# Disable Thread Local storage (TLS)

## mudnaes

Does anyone know how to disable the use of TLS (Thread Local Storage) in the kernel or in glibc? It doesn't seem to be any USE flags or kernel options to do this. 

I'm trying to run Xen (xen.sf.net) on Gentoo. It's strongly recommended to turn off TLS.

Morten.

----------

## runny_yolk

 *Quote:*   

> 
> 
> Users of the XenLinux 2.6 kernel should disable Thread Local Storage (e.g. by doing a mv /lib/tls /lib/tls.disabled) before attempting to run with a XenLinux kernel2.3. You can always reenable it by restoring the directory to its original location (i.e. mv /lib/tls.disabled /lib/tls).
> 
> 

 

From the XEN manual:

Users of the XenLinux 2.6 kernel should disable Thread Local Storage (e.g. by doing a mv /lib/tls /lib/tls.disabled) before attempting to run with a XenLinux kernel2.3. You can always reenable it by restoring the directory to its original location (i.e. mv /lib/tls.disabled /lib/tls).

In my case, I found tls in /usr/lib for my Gentoo with kernel 2.6.

Good luck...[/quote]

----------

## mudnaes

Thanks!

I also found out that the masked package of glibc had the normal /lib/tls structure described in the Xen manual. Xen is now running fine on my Gentoos. 

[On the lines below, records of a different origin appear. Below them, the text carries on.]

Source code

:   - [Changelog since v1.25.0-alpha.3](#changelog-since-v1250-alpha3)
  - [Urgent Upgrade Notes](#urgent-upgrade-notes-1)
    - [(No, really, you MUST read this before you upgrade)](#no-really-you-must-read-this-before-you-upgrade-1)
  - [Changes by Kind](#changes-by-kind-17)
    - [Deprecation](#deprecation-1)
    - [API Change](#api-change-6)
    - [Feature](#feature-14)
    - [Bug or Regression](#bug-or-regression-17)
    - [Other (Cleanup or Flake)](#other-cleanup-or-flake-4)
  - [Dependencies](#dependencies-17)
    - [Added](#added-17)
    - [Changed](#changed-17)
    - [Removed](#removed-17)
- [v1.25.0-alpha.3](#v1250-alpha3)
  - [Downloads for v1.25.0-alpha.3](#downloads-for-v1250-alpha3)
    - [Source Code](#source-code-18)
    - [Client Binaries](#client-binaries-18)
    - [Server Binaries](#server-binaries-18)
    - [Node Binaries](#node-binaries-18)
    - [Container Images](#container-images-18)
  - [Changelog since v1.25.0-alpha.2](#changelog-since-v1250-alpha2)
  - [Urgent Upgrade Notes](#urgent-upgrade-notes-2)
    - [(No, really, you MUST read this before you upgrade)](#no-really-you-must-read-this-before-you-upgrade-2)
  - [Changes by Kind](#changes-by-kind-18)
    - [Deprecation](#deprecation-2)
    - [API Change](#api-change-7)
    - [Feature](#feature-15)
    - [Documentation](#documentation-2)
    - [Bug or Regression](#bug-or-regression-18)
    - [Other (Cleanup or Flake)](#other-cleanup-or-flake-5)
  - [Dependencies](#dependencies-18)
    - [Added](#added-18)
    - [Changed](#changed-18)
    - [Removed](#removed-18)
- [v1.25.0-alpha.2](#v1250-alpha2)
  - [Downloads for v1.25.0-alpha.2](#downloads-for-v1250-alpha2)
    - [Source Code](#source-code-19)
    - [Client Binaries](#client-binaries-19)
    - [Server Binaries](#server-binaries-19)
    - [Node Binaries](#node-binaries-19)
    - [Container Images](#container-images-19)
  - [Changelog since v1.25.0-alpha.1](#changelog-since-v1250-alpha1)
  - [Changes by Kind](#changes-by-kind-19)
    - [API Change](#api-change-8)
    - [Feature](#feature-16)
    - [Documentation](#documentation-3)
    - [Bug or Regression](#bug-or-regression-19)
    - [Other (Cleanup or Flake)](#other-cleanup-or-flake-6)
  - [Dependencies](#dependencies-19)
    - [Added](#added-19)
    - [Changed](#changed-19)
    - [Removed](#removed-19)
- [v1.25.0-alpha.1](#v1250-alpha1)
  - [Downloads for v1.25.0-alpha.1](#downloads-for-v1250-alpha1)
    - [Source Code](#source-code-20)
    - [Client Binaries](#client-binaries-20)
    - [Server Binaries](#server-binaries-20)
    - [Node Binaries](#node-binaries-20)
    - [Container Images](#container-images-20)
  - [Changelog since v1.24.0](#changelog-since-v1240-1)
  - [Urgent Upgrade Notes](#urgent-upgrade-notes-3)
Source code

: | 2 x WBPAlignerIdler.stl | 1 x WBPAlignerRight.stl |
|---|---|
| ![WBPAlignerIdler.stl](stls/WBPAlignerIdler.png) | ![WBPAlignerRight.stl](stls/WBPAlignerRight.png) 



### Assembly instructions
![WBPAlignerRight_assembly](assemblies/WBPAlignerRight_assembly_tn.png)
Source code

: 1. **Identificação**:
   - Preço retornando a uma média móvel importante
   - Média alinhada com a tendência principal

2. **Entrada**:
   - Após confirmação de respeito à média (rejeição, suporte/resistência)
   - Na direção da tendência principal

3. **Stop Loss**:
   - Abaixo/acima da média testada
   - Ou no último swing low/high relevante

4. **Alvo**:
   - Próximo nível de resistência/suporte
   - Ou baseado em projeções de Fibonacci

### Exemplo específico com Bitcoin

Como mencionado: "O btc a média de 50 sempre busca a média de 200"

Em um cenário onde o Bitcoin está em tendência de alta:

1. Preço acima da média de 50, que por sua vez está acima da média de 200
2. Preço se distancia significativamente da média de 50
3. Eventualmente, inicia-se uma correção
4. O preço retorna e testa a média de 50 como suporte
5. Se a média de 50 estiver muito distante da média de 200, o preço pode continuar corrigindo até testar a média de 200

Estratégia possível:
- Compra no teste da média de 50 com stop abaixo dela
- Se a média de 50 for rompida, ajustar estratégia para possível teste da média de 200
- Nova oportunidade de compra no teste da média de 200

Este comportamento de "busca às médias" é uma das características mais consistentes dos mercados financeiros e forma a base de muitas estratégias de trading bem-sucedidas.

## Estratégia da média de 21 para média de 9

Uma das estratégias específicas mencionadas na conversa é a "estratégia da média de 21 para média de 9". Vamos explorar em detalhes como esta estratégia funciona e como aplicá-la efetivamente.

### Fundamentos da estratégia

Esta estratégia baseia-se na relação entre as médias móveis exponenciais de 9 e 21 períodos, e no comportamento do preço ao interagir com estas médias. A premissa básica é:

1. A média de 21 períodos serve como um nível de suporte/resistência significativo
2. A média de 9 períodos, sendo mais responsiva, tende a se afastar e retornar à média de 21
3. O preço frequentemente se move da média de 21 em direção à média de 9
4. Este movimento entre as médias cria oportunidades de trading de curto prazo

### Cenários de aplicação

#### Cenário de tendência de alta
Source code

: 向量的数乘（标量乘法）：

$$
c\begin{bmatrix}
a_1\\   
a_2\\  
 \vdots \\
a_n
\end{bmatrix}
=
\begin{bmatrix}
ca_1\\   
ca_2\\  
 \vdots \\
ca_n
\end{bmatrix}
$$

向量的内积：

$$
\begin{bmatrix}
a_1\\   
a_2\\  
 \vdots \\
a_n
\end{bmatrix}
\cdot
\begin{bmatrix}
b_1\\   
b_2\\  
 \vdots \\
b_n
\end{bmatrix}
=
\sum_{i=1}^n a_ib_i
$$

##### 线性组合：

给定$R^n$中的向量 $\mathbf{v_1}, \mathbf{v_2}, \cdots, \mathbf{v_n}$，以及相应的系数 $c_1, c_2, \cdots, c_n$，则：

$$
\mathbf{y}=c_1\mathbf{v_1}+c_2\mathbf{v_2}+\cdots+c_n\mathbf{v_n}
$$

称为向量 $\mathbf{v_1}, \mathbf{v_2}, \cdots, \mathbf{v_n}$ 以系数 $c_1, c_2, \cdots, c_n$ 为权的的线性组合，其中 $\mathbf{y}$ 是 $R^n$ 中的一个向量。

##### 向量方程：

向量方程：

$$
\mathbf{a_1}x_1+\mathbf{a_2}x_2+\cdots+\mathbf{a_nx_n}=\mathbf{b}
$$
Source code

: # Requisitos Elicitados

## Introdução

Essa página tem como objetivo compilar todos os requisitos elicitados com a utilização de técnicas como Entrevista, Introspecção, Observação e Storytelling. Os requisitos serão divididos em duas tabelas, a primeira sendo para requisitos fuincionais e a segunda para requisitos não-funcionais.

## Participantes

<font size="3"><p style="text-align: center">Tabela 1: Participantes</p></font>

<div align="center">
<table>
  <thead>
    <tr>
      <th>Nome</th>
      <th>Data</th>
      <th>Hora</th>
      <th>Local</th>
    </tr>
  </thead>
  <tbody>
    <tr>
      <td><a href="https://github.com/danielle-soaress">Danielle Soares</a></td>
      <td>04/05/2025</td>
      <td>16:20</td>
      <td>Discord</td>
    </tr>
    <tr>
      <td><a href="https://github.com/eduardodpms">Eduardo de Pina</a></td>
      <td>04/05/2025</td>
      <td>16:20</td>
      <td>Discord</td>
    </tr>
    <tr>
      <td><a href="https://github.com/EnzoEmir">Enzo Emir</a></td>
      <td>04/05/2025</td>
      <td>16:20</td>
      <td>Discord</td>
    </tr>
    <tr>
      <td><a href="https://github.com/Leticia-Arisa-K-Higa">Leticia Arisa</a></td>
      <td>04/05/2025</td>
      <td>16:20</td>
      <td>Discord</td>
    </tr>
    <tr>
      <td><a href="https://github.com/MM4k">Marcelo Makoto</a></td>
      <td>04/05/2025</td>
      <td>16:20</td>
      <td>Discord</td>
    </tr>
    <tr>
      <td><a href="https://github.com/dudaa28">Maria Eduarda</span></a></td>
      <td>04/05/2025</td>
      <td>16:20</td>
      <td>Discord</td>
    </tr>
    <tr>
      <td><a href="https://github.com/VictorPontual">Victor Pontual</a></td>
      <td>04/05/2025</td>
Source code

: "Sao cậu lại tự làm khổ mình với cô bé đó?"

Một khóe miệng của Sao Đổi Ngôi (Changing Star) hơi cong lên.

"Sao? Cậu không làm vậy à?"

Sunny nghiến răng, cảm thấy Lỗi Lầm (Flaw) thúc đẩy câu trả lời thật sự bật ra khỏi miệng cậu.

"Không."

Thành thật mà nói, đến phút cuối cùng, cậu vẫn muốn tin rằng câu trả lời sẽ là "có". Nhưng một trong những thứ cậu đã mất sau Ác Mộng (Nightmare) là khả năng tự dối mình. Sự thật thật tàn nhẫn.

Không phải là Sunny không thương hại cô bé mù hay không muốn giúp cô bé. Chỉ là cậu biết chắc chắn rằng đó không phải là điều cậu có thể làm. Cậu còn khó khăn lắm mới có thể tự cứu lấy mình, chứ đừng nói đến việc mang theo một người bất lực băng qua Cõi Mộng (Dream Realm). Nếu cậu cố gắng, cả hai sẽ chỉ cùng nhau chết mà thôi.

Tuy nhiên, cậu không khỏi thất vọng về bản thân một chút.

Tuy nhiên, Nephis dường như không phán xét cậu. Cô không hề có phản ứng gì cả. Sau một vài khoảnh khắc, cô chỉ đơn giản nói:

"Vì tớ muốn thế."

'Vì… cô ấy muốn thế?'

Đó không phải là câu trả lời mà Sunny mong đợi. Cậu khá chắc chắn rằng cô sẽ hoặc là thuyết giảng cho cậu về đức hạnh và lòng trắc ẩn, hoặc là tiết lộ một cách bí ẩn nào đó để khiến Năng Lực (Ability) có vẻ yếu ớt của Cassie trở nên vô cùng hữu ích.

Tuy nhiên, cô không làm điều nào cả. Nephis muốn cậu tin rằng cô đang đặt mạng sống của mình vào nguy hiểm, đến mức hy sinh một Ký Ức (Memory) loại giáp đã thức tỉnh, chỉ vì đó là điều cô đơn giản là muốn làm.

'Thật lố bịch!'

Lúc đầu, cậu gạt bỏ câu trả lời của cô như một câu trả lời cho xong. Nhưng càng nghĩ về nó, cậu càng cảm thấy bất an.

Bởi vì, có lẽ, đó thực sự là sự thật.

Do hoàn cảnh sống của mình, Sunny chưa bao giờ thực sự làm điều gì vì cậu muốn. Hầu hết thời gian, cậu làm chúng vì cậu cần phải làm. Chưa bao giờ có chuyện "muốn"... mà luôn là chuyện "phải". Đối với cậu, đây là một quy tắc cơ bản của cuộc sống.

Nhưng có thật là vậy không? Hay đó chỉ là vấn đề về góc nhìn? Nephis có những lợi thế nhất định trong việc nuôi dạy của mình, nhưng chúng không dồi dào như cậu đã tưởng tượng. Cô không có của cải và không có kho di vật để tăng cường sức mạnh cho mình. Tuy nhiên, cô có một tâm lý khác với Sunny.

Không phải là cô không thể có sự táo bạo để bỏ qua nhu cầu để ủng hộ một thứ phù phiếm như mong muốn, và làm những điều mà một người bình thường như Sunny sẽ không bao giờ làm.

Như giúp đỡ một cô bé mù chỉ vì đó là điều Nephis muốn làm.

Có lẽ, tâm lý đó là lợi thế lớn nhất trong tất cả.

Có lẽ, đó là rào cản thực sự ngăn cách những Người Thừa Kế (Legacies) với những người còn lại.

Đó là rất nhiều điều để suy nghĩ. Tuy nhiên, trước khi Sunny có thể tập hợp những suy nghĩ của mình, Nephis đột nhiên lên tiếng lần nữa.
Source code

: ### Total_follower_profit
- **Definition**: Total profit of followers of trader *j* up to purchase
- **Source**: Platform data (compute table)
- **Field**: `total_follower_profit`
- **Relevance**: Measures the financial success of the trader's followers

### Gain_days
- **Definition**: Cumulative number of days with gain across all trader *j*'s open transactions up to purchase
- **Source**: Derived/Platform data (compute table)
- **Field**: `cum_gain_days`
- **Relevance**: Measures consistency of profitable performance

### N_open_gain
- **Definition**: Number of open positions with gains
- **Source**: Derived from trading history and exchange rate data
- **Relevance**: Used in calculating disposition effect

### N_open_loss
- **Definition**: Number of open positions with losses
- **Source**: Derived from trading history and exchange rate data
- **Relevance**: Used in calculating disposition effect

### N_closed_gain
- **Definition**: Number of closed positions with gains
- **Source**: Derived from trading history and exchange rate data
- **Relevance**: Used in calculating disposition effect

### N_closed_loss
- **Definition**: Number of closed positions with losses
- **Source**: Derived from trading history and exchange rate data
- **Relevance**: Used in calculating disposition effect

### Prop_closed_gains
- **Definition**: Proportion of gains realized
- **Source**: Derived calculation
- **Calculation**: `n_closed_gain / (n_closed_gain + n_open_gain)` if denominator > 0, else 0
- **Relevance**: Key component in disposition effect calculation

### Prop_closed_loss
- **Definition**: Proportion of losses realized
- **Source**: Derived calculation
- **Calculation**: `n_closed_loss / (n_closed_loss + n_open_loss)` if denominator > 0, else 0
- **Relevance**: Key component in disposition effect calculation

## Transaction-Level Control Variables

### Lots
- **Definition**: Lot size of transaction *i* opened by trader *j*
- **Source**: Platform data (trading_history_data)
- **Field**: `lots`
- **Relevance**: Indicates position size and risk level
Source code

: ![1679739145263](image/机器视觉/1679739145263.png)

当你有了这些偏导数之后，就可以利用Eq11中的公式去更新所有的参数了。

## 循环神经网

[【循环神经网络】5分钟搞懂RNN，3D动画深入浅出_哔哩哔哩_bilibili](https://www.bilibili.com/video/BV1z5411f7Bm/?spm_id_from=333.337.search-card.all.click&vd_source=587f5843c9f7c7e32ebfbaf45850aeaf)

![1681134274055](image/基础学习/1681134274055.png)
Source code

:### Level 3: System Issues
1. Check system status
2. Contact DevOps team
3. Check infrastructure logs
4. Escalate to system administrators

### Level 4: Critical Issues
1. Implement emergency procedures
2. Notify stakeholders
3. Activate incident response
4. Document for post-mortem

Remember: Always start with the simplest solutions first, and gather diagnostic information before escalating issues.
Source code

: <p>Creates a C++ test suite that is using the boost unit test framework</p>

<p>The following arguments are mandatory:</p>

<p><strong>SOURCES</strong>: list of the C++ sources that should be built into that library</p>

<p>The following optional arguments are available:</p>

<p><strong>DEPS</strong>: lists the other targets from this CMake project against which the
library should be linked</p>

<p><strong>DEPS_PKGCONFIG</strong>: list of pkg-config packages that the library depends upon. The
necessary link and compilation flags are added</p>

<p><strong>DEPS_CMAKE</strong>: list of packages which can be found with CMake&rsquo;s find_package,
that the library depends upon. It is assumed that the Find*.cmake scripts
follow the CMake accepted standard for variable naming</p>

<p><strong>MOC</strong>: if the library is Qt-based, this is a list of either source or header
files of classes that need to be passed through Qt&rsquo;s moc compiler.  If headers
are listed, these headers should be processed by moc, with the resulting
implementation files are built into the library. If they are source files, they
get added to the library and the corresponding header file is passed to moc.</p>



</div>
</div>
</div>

This is what I did to get it running (in case anyone else searches for Xen and Gentoo in these forums).

- Emerge new glibc (having nptl flag set, DO NOT SET nptlonly)

- Emerge udev package (XEN doesn't like devfs)

- Compiled and installed XEN 2.0.4 from source.

- Copied my gentoo installation into logical disk (chapter 5.1 in Xen manual), changed the ip-adress in /etc/init.d/net

- Created a Xen config with same partitionlayout (hda3,hda1) for logical disk (like the partitions the copy was made from). Failed horrible when trying to use sda (scsi drive setup).

Be aware that if you have a SMP setup, only 1 processor is available to one single domain (this includes Domain0). Running xm info will show both processors avaiable. CPU Affinity can be configured.

The whole thing works like a charm (running separate logical machines for web, mail and print services).

----------